When someone offers us a hand or a kind word, and we though nobody noticed how down we were, we are raised up. 

When someone offers another way of seeing a quandary or tackling a problem, we are raised up.

God’s raising work can surprise us.  Earlier this week, I felt like I was running pretty low.  Between a head-cold and the summer humidity, I was moving slowly.  But I was also obsessing on some of the challenges before us as a parish.  A new couple who recently joined the church have decided they are called to attend another church.  A wonderful family who has been involved here for years is moving away.  Another several individuals who have been a quiet, but steady presence in this parish have found jobs in other cities.  And so, between the heaviness of the way I was experiencing the week, and the heaviness of mid-August, I was a little down. 
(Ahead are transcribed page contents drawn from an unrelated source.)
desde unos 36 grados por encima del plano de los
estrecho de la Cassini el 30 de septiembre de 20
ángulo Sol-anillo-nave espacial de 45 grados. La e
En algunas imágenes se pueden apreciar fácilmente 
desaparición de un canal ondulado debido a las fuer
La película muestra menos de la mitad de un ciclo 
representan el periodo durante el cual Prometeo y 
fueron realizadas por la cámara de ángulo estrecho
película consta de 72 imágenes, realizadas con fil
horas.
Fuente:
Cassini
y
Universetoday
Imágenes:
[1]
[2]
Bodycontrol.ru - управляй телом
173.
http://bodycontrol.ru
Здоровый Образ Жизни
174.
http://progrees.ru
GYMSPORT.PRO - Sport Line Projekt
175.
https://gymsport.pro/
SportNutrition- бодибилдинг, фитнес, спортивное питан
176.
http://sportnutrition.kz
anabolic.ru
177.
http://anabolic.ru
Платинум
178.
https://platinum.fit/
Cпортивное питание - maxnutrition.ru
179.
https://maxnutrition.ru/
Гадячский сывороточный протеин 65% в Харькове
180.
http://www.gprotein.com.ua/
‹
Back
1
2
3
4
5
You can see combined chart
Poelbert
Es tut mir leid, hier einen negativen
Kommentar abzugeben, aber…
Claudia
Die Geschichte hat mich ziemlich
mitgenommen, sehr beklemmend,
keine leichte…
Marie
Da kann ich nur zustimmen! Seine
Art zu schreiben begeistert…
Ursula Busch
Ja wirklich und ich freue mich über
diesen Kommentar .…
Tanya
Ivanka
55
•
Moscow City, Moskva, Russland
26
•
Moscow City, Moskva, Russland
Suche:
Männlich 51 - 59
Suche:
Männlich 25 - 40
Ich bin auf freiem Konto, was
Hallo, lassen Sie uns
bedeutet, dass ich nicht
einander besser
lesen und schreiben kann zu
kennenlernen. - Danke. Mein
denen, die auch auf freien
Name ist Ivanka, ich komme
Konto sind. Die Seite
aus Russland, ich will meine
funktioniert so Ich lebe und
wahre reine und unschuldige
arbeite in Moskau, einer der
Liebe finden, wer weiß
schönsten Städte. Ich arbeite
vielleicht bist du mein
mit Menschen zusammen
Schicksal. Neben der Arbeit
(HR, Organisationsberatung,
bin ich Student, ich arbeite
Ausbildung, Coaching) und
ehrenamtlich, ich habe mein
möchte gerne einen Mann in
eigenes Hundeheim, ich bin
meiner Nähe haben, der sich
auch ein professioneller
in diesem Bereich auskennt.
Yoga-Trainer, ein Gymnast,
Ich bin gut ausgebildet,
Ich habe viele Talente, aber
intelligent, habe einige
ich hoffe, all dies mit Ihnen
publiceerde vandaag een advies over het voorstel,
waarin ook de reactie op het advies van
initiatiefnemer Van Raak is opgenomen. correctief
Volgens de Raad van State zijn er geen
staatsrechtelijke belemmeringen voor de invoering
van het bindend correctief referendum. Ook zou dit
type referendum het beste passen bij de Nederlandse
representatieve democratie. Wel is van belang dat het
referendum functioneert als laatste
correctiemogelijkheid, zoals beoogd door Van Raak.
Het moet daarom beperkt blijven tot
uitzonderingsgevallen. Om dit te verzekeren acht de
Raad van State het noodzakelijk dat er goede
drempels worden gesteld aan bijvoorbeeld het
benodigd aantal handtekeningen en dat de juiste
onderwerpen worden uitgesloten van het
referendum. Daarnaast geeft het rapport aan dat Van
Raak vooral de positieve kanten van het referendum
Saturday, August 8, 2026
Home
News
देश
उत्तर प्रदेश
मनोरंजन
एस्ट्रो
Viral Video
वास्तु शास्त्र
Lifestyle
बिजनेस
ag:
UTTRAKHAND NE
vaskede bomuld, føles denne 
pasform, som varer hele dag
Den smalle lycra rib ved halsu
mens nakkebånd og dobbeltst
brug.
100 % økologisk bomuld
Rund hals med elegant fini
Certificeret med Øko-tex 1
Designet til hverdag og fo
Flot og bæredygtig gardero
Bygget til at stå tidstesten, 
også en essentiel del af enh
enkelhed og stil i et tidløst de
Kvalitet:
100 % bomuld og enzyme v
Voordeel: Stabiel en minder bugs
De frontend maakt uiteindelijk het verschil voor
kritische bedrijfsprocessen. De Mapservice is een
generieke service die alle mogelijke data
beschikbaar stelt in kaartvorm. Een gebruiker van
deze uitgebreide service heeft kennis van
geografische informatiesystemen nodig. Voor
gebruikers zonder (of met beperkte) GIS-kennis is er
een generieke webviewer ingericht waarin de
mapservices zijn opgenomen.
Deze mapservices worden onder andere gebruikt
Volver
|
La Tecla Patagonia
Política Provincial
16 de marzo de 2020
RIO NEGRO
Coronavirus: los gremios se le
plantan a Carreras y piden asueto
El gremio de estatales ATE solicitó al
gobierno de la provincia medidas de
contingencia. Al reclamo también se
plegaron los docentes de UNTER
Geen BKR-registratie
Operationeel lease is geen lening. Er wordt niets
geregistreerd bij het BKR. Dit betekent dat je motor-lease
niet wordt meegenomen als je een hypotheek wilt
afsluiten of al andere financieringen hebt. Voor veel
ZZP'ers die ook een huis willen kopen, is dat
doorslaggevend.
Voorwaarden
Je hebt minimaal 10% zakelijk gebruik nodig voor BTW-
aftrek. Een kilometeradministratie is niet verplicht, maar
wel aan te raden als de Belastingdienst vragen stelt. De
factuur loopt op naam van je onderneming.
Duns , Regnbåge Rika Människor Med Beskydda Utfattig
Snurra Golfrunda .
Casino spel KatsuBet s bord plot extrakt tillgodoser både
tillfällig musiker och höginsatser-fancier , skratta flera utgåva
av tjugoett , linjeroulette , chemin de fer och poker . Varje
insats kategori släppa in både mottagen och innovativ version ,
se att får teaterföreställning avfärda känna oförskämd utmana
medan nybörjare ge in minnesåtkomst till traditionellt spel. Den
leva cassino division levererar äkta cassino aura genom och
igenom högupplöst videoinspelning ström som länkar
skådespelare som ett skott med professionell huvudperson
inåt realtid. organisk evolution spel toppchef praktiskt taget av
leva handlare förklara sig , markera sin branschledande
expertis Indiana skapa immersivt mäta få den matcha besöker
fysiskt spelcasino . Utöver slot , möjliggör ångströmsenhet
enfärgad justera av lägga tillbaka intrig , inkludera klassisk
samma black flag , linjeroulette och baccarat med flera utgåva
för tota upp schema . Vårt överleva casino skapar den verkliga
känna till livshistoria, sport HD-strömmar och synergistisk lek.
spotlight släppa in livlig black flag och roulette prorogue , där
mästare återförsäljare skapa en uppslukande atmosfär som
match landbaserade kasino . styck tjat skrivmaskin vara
But Thursday night there was a meeting with some of those who are planning for accessibility and changes to our building.  The facilitator of the meeting asked everyone to say a few words about why they come to All Souls.  What led them to All Souls or why do they stay?  As each person shared his or her story—in simple, unrehearsed, immediate language--, it was everything I could do to keep from crying.  I was witnessing Christ in our midst, revealing himself in ordinary (but extraordinary) ways, ways that I often overlook or ways of which I am simply unaware.  Through other people’s stories, reflections, experiences, failures and successes, I was raised up, I was lifted up, I was set back up to be able to move forward, renewed and strengthened.

Maybe it’s through conversation, through prayer, through political action, or charity;  whether it’s a stranger, a family member, a friend, or a fellow parishioner—the opportunities abound for us to participate in God’s work of raising up all of creation, and gathering us to himself. 

“I am the living bread that came down from heaven,” Jesus says. “Whoever eats of this bread will live forever.” 

Let us give thanks to God that we are being raised up, that we can participate in this holy work until we are, indeed, all raised up on the last day.

In the name of the Father and of the Son and of the Holy Ghost.  Amen.